He has the smarts. He is not going to be the stongest rider on our team, but he has good savvy, ability to read the race and speed. So if he gets in a breakaway, he is a valid contender to win, so it takes a lot of presure off the team if you can have a guy like that who can cover moves and not just cover them to kill them, but cover them with a chance of winning. That is another option that the team has. Kyle is a good young signing, as well as Victor, another good, young signing. Victor is enthusiastic about his return to the States.
PEZ: Before the San Francisco GP this year, the Colavita team spent the week at the Sutter Home Winery Property, tell me a little about the week.
MM: We had a training camp at Sutter Home at the start of the year. They did a fantastic job hosting us at their compound. They have some private houses, so the whole team met there for the first time, and we got to hang out with the people of Sutter Home which gave us a great feeling about their co-sponsorship.
You know with some sponsors, you never really get a vibe from them. You see their colors on your jersey, you see the products in the cars and the stuff that gets given away at races, but not much more. It is really great to have a sponsor get that involved – one that actually invites you to stay with them on their property.
They had a couple of functions for us that we participated in, and then again at the end of the year knowing that the race was in San Francisco, my brother Frank and the people from Sutter Home started talking early in the season about coming over early for San Francisco instead of just flying in the day before, doing the race as if it’s just another race. So we go to come in on Monday, of the week of San Francisco; we did a great little training camp in the Napa Valley, through the vineyards of Sutter Home, and the weather was extremely hot, but we did some great training there.
Podium sweep for Colavita/Sutter Home at one of the stages at the Tour de Toona this year.
Then we moved down to Emeryville, which is right across the bay from San Francisco for Friday night and Saturday. Just getting in early, training, staying in a house, cooking food, just living a regular life was great. You know, coming from the East Coast is such a challenge, it really impacts your racing. Racing the San Francisco race is such a hard race.

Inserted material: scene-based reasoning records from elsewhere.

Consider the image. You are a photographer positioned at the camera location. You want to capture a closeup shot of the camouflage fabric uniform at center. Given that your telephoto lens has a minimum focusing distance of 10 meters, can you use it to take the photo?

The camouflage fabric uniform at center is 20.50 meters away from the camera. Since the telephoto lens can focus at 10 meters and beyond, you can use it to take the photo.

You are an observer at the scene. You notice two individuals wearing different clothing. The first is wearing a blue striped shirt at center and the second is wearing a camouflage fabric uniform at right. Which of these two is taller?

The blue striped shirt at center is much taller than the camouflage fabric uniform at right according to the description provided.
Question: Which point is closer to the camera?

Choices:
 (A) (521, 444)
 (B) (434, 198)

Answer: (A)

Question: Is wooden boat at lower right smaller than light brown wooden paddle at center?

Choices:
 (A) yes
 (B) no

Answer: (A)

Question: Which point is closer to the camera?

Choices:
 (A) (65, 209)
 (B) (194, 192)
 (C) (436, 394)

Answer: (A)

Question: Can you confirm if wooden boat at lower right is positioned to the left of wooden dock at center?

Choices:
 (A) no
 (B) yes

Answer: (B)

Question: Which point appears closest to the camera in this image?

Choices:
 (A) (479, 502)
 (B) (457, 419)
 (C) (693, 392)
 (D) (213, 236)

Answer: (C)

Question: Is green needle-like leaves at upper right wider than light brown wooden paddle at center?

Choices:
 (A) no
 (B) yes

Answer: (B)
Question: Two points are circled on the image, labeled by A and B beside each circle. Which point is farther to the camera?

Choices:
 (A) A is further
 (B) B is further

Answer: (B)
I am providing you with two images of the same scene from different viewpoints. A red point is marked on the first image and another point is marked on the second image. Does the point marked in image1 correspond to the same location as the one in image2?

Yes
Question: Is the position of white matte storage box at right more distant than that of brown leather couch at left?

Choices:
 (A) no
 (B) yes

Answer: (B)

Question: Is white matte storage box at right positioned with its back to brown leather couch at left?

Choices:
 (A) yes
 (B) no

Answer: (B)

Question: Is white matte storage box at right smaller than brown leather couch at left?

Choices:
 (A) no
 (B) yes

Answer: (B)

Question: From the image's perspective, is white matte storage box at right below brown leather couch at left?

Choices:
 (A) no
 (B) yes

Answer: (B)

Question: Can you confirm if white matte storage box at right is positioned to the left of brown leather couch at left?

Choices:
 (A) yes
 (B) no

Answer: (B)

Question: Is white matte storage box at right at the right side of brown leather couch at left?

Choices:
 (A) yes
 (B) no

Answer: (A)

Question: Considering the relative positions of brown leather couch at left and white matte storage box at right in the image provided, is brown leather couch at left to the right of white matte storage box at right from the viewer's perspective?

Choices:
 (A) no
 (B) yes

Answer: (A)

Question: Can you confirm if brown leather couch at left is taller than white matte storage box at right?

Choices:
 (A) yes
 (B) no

You had better be on your “A” game. To have that flight be out of the way, along with some great training helped us have a great race. We put four or five riders in that front group. We didn’t win the race but for our domestic program we did well. We were close. It just showed the support Sutter Home provided for our team. Sutter Home now can see the benefits from being involved in cycling.
The good values of health and physical fitness, and of course there is the value of Colavita Oil being a high quality brand to partner with the great rank of Sutter Home wines. Many higher ups from Sutter Home came to the race with their families. It is great for them to see how hard we work. They work hard at their jobs, it’s great for them to see us out there giving it our all.